Did I just say putty putty?

ADDENDUM
           I’m dedicating at lease one hour of this busy day to tunes on the list that I’ve bypassed. And playing through some of the weaker numbers. In a lot of cases, I learn them but forget them as quickly. I may have to cheat and make up a quick list of the tabs on these numbers. Usually, a glance at the opening tabs, score, or cheatsheet is enough to bring it back. Factoid, “usually” isn’t good enough on stage. An example today is “Running Down A Dream”, which has five notes. It is a four and a half minute endurance test.

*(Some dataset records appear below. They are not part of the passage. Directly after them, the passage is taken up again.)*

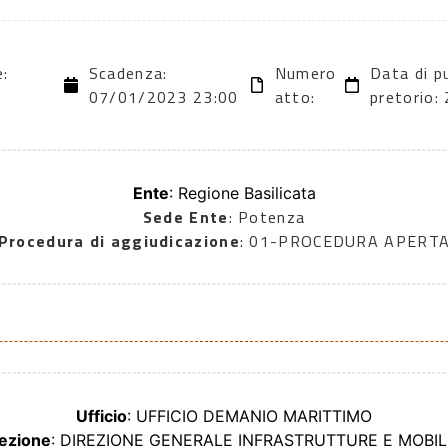
e:
Scadenza:
Numero
Data di p
07/01/2023 23:00
atto:
pretorio
Ente
: Regione Basilicata
Sede Ente
: Potenza
Procedura di aggiudicazione
: 01-PROCEDURA APERT
Ufficio
: UFFICIO DEMANIO MARITTIMO
ezione
: DIREZIONE GENERALE INFRASTRUTTURE E MOBILI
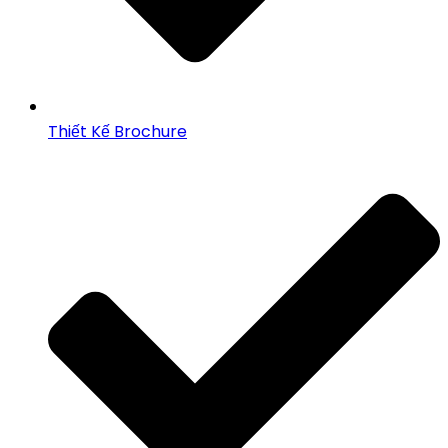
Thiết Kế Brochure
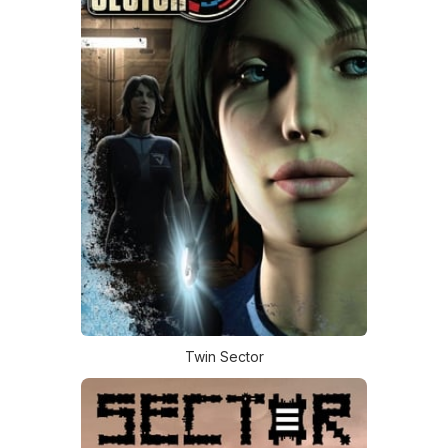
Twin Sector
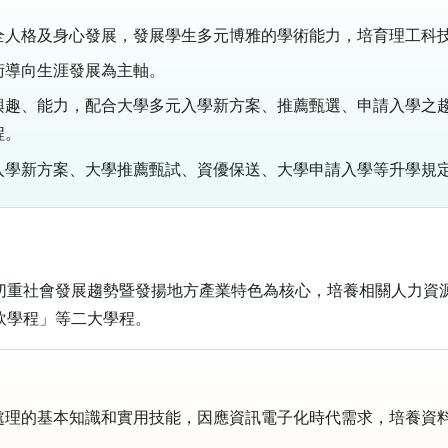
全人格及身心發展，發展學生多元博雅的學術能力，培育理工科
術導向生涯發展為主軸。
興趣、能力，配合大學多元入學新方案、推薦甄選、申請入學之
程。
入學新方案、大學推薦甄試、資優保送、大學申請入學等升學規
切重社會發展趨勢暨發揚地方產業特色為核心，培養相關人力資
飲學程」等二大學程。
處理的基本知識和實用技能，因應資訊電子化時代需求，培養資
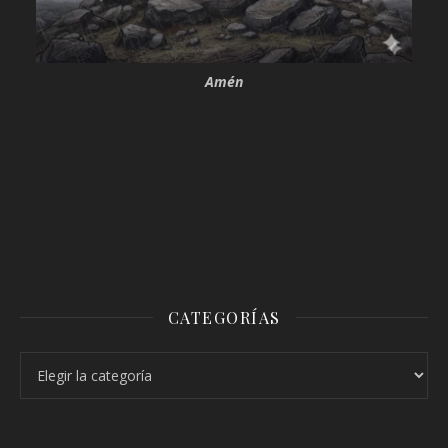
Amén
CATEGORÍAS
Categorías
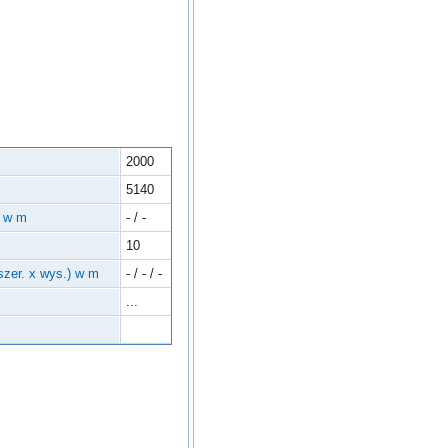
2000
5140
. w m
- / -
10
 szer. x wys.) w m
- / - / -
...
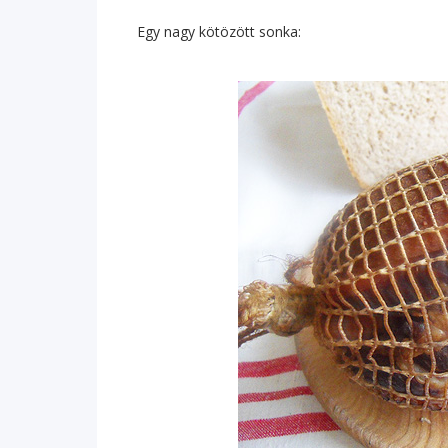
Egy nagy kötözött sonka:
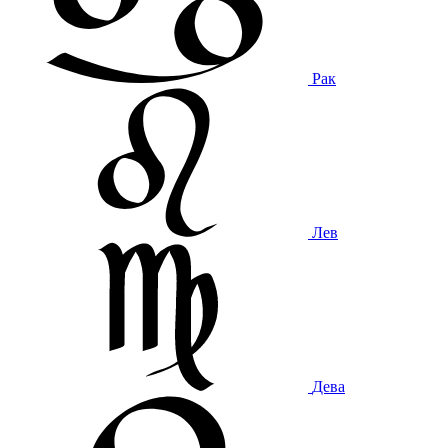
Рак
Лев
Дева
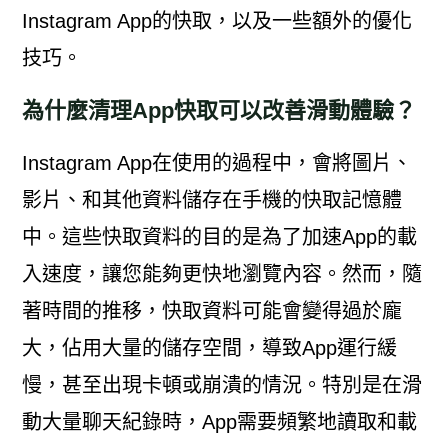
Instagram App的快取，以及一些額外的優化
技巧。
為什麼清理App快取可以改善滑動體驗？
Instagram App在使用的過程中，會將圖片、
影片、和其他資料儲存在手機的快取記憶體
中。這些快取資料的目的是為了加速App的載
入速度，讓您能夠更快地瀏覽內容。然而，隨
著時間的推移，快取資料可能會變得過於龐
大，佔用大量的儲存空間，導致App運行緩
慢，甚至出現卡頓或崩潰的情況。特別是在滑
動大量聊天紀錄時，App需要頻繁地讀取和載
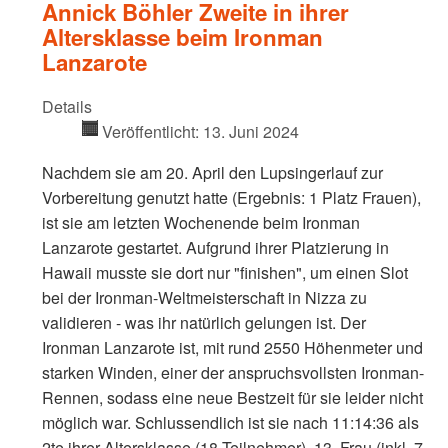
Annick Böhler Zweite in ihrer
Altersklasse beim Ironman
Lanzarote
Details
Veröffentlicht: 13. Juni 2024
Nachdem sie am 20. April den Lupsingerlauf zur
Vorbereitung genutzt hatte (Ergebnis: 1 Platz Frauen),
ist sie am letzten Wochenende beim Ironman
Lanzarote gestartet. Aufgrund ihrer Platzierung in
Hawaii musste sie dort nur "finishen", um einen Slot
bei der Ironman-Weltmeisterschaft in Nizza zu
validieren - was ihr natürlich gelungen ist. Der
Ironman Lanzarote ist, mit rund 2550 Höhenmeter und
starken Winden, einer der anspruchsvollsten Ironman-
Rennen, sodass eine neue Bestzeit für sie leider nicht
möglich war. Schlussendlich ist sie nach 11:14:36 als
2te ihrer Altersklasse (18 Teilnehmer), 13. Frau (inkl. 7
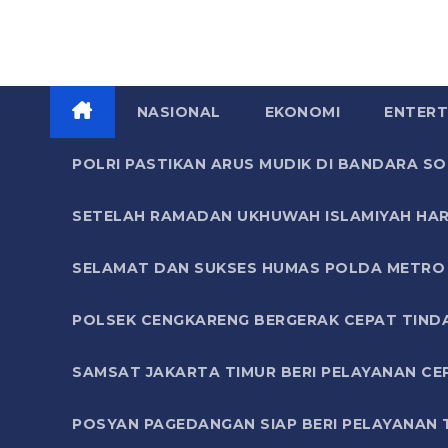
NASIONAL
EKONOMI
ENTERT
POLRI PASTIKAN ARUS MUDIK DI BANDARA 
SETELAH RAMADAN UKHUWAH ISLAMIYAH HAR
SELAMAT DAN SUKSES HUMAS POLDA METRO 
POLSEK CENGKARENG BERGERAK CEPAT TIND
SAMSAT JAKARTA TIMUR BERI PELAYANAN CE
POSYAN PAGEDANGAN SIAP BERI PELAYANAN 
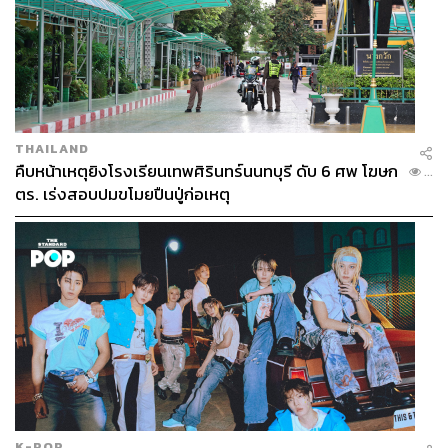
THAILAND
คืบหน้าเหตุยิงโรงเรียนเทพศิรินทร์นนทบุรี ดับ 6 ศพ โฆษก
...
ตร. เร่งสอบปมขโมยปืนปู่ก่อเหตุ
K-POP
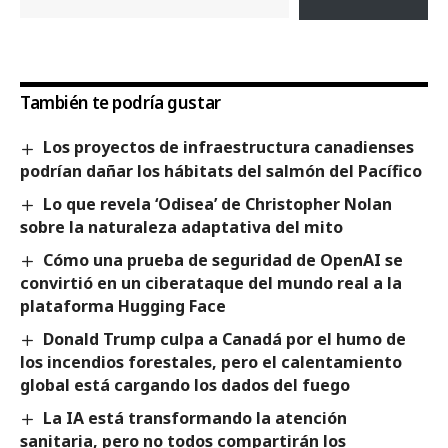
También te podría gustar
Los proyectos de infraestructura canadienses
podrían dañar los hábitats del salmón del Pacífico
Lo que revela ‘Odisea’ de Christopher Nolan
sobre la naturaleza adaptativa del mito
Cómo una prueba de seguridad de OpenAI se
convirtió en un ciberataque del mundo real a la
plataforma Hugging Face
Donald Trump culpa a Canadá por el humo de
los incendios forestales, pero el calentamiento
global está cargando los dados del fuego
La IA está transformando la atención
sanitaria, pero no todos compartirán los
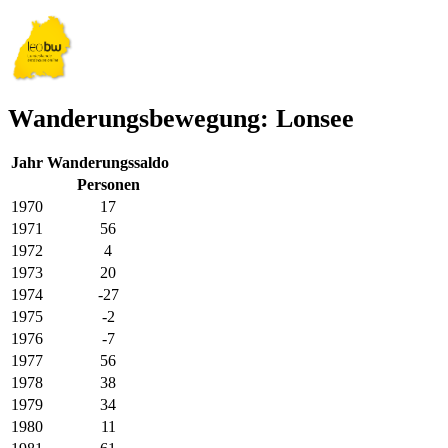
Wanderungsbewegung: Lonsee
Jahr
Wanderungssaldo
Personen
1970
17
1971
56
1972
4
1973
20
1974
-27
1975
-2
1976
-7
1977
56
1978
38
1979
34
1980
11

           The idea is to fake the notes being equal, but not make them so until the ending, where people think by now you must be tired and pour it on. What is the trick? Start fretting with your pinky until is tired, and move to the next weakest finger, you get it.
           While you are here, I’ll tell you more. On the long single-note passages, I’ve developed a circular picking motion that garners the audience attention, and in this song I reinforce it with a seemingly trivial arm-pumping movement. Very subtle. Then switch to a dramatic overplaying of the notes on the e-string. It’s all theatrics, but a clear message to anybody who thinks “bass is easy”. It’s a warning the easier it gets, the more leeway I take, so careful what you bring to the table.